→ ASSIGNED TASK
Please quote, word for word, the rows below that begin at the line containing "Skip to main content" and stop after the line containing "Death Valley Tour From Las Vegas". Include both of those lines.

(Saved data entries)
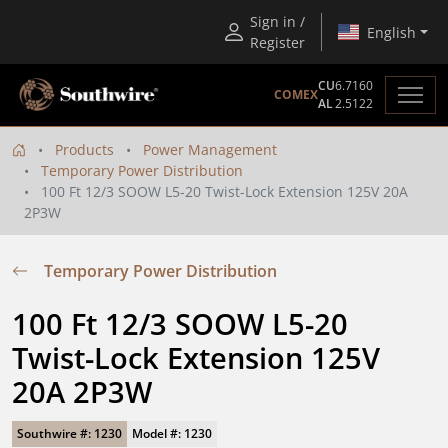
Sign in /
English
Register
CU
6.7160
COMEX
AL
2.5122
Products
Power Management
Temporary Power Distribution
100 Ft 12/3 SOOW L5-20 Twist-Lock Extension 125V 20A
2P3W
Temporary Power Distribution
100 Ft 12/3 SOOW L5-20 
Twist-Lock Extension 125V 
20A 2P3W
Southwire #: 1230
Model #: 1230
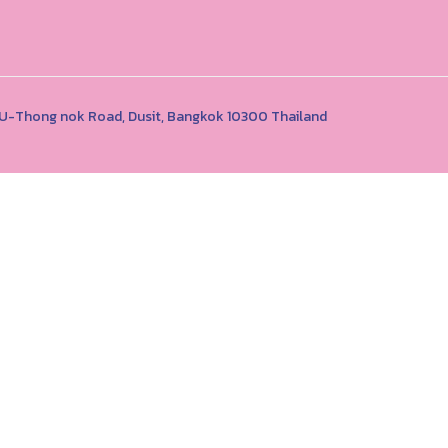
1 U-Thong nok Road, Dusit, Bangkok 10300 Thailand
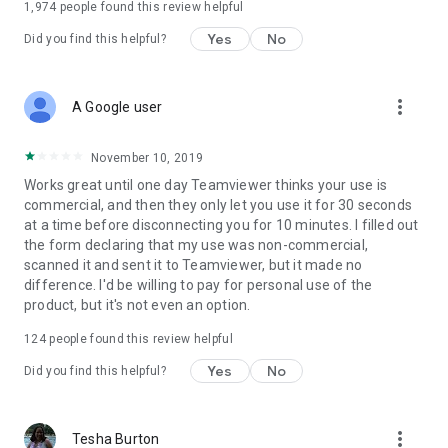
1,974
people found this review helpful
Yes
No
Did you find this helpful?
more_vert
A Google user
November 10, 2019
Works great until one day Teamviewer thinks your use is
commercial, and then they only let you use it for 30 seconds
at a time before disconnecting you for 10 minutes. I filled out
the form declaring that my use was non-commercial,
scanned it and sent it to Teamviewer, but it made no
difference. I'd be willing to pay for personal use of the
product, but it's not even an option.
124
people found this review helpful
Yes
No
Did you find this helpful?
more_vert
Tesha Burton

---

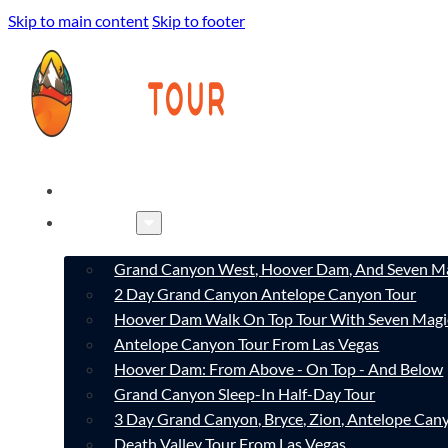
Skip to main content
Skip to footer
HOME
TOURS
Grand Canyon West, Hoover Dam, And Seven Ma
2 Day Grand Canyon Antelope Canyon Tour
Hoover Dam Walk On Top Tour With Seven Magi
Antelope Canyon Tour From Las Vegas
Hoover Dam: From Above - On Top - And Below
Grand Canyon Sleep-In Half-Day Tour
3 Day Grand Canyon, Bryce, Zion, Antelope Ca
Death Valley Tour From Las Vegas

→ TASK RESULT
Skip to main content
Skip to footer
HOME
TOURS
Grand Canyon West, Hoover Dam, And Seven Ma
2 Day Grand Canyon Antelope Canyon Tour
Hoover Dam Walk On Top Tour With Seven Magi
Antelope Canyon Tour From Las Vegas
Hoover Dam: From Above - On Top - And Below
Grand Canyon Sleep-In Half-Day Tour
3 Day Grand Canyon, Bryce, Zion, Antelope Ca
Death Valley Tour From Las Vegas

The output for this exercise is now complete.